TASK DETAILS> Continue the Arkansas editorial roundup from the point where it ends.

GIVEN PASSAGE>
Editorial Roundup: Recent editorials in Arkansas newspapers

Here are excerpts from recent editorials in Arkansas newspapers:

Southwest Times Record. July 15, 2018.

The ongoing lawsuit regarding city directors who violated the Freedom of Information Act continues, despite relatively easy ways to end the entire mess: 1. Admit you messed up. 2. Agree not to do it again. 3. Stop appealing judgments that have found you in violation of Arkansas state law.

It’s really that easy. By doing those basic things, which all seem to be in the spirit of serving the public, the city saves taxpayer money and can focus time, energy and money on more pressing things.

The city of Fort Smith recently appealed a ruling to the Arkansas Supreme Court in a case involving FOIA violations. We thought this had been decided in January when a judge granted a summary judgment against the city, saying a series of emails exchanged between Fort Smith city directors and the city administrator in May and August 2017 constituted a violation of the act. The judge’s order states members of the Fort Smith Board of Directors held “informal meetings subject to the FOIA.”

Instead of fighting the law, why not spend that time moving forward and learning how to abide by the law?

It’s unclear what the city hopes to gain by appealing the ruling. But what it has to lose is clear: taxpayer money, time away from other matters and, in our view, additional trust of constituents. What is gained by fighting for the right to hold more discussions away from public view?

The city believes it’s correct in its assertion that the email exchange did not constitute a meeting, but spending thousands of dollars to prove that is wasteful and pointless. As of the end of June, more than $40,000 has been billed to the city by City Attorney Jerry Canfield so far in the matter, and we imagine that bill will continue to grow as the appeals process continues. There are far greater issues in the city that need time, attention and money (the $480 million EPA-mandated sewer upgrades come to mind).

Working on an appeal seems like a big waste of time. Instead, we suggest spending that time brushing up on how to better conduct the public’s business in public. Last year’s Sheriff’s Office report on the case states that “FOIA training still appears to be relevant to the issue at hand.” We have advocated before for regular training on FOIA laws — at least once per year and following any election where new members join a local governing body. As communication continues to evolve (think texting and social media), it’s important that our elected leaders stay informed on the laws surrounding it. It can be awfully costly and time-consuming when they don’t.

GIVEN DATA>
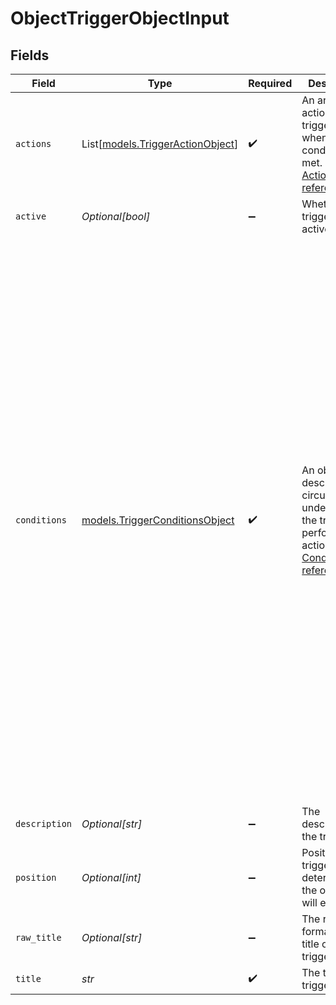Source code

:# ObjectTriggerObjectInput


## Fields

| Field                                                                                                                                                                                                                                                                                                                                                                                              | Type                                                                                                                                                                                                                                                                                                                                                                                               | Required                                                                                                                                                                                                                                                                                                                                                                                           | Description                                                                                                                                                                                                                                                                                                                                                                                        | Example                                                                                                                                                                                                                                                                                                                                                                                            |
| -------------------------------------------------------------------------------------------------------------------------------------------------------------------------------------------------------------------------------------------------------------------------------------------------------------------------------------------------------------------------------------------------- | -------------------------------------------------------------------------------------------------------------------------------------------------------------------------------------------------------------------------------------------------------------------------------------------------------------------------------------------------------------------------------------------------- | -------------------------------------------------------------------------------------------------------------------------------------------------------------------------------------------------------------------------------------------------------------------------------------------------------------------------------------------------------------------------------------------------- | -------------------------------------------------------------------------------------------------------------------------------------------------------------------------------------------------------------------------------------------------------------------------------------------------------------------------------------------------------------------------------------------------- | -------------------------------------------------------------------------------------------------------------------------------------------------------------------------------------------------------------------------------------------------------------------------------------------------------------------------------------------------------------------------------------------------- |
| `actions`                                                                                                                                                                                                                                                                                                                                                                                          | List[[models.TriggerActionObject](../models/triggeractionobject.md)]                                                                                                                                                                                                                                                                                                                               | :heavy_check_mark:                                                                                                                                                                                                                                                                                                                                                                                 | An array of actions the trigger does when its conditions are met. See [Actions reference](/documentation/ticketing/reference-guides/actions-reference)                                                                                                                                                                                                                                             |                                                                                                                                                                                                                                                                                                                                                                                                    |
| `active`                                                                                                                                                                                                                                                                                                                                                                                           | *Optional[bool]*                                                                                                                                                                                                                                                                                                                                                                                   | :heavy_minus_sign:                                                                                                                                                                                                                                                                                                                                                                                 | Whether the trigger is active                                                                                                                                                                                                                                                                                                                                                                      |                                                                                                                                                                                                                                                                                                                                                                                                    |
| `conditions`                                                                                                                                                                                                                                                                                                                                                                                       | [models.TriggerConditionsObject](../models/triggerconditionsobject.md)                                                                                                                                                                                                                                                                                                                             | :heavy_check_mark:                                                                                                                                                                                                                                                                                                                                                                                 | An object that describes the circumstances under which the trigger performs its actions. See [Conditions reference](/documentation/ticketing/reference-guides/conditions-reference)                                                                                                                                                                                                                | {<br/>"all": [<br/>{<br/>"field": "status",<br/>"operator": "less_than",<br/>"value": "solved"<br/>},<br/>{<br/>"field": "assignee_id",<br/>"operator": "is",<br/>"value": "296220096"<br/>},<br/>{<br/>"field": "custom_status_id",<br/>"operator": "includes",<br/>"value": [<br/>"1",<br/>"2"<br/>]<br/>}<br/>],<br/>"any": [<br/>{<br/>"field": "status",<br/>"operator": "less_than",<br/>"value": "solved"<br/>},<br/>{<br/>"field": "custom_status_id",<br/>"operator": "includes",<br/>"value": [<br/>"1",<br/>"2"<br/>]<br/>}<br/>]<br/>} |
| `description`                                                                                                                                                                                                                                                                                                                                                                                      | *Optional[str]*                                                                                                                                                                                                                                                                                                                                                                                    | :heavy_minus_sign:                                                                                                                                                                                                                                                                                                                                                                                 | The description of the trigger                                                                                                                                                                                                                                                                                                                                                                     |                                                                                                                                                                                                                                                                                                                                                                                                    |
| `position`                                                                                                                                                                                                                                                                                                                                                                                         | *Optional[int]*                                                                                                                                                                                                                                                                                                                                                                                    | :heavy_minus_sign:                                                                                                                                                                                                                                                                                                                                                                                 | Position of the trigger, determines the order they will execute in                                                                                                                                                                                                                                                                                                                                 |                                                                                                                                                                                                                                                                                                                                                                                                    |
| `raw_title`                                                                                                                                                                                                                                                                                                                                                                                        | *Optional[str]*                                                                                                                                                                                                                                                                                                                                                                                    | :heavy_minus_sign:                                                                                                                                                                                                                                                                                                                                                                                 | The raw format of the title of the trigger                                                                                                                                                                                                                                                                                                                                                         |                                                                                                                                                                                                                                                                                                                                                                                                    |
| `title`                                                                                                                                                                                                                                                                                                                                                                                            | *str*                                                                                                                                                                                                                                                                                                                                                                                              | :heavy_check_mark:                                                                                                                                                                                                                                                                                                                                                                                 | The title of the trigger                                                                                                                                                                                                                                                                                                                                                                           |                                                                                                                                                                                                                                                                                                                                                                                                    |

EXERCISE RESPONSE>
The city followed the January ruling by rejecting a settlement offer in which plaintiff Bruce Wade’s attorney, Joey McCutchen, would waive legal fees if the board admitted it had violated FOIA and “agree to not to do it again,” and if it agreed not to appeal the court’s decision.

Instead, the case moves on, this time to the Arkansas Supreme Court.

The subject of the emails revolved around Fort Smith Police Chief Nathaniel Clark’s request to amend the rules of the Civil Service Commission to allow the hiring or appointment of officer positions to include “external applicants,” or those from outside the city force. (The chief later withdrew the request.) City Directors Andre Good, Keith Lau and Mike Lorenz are co-defendants in the case.

Canfield maintains there is no law that keeps the city directors from exchanging “pre-meeting information,” as it did in last year’s email exchanges, and even if there was one, “it’s not a meeting if no decision is made.”

What he’s saying is it’s OK to discuss public business outside of a public meeting as long as no decision is made during that discussion.

We disagree, as did the judge in January who granted a summary judgment in favour of the plaintiff. Public officials cannot discuss public business outside of an open forum, whether a decision is to be made or not. That’s been long established. Furthermore, notice of a meeting must be provided to anyone who has asked to be notified, and notice of special meetings must be provided to members of the media in the county who have requested notice of such meetings, as well as media elsewhere who cover regular meetings and have requested notice, according to the Arkansas attorney general.

Others have agreed that the emails are an FOIA violation, including Sebastian County Prosecuting Attorney Dan Shue, who wrote a letter to the board dated Aug. 28 in which he says he found he emails to be in violation of FOIA and that he agreed with the Sebastian County Sheriff’s Office that “the information, discussion, and declaration of votes make the matter a meeting to which the public and media had no knowledge.”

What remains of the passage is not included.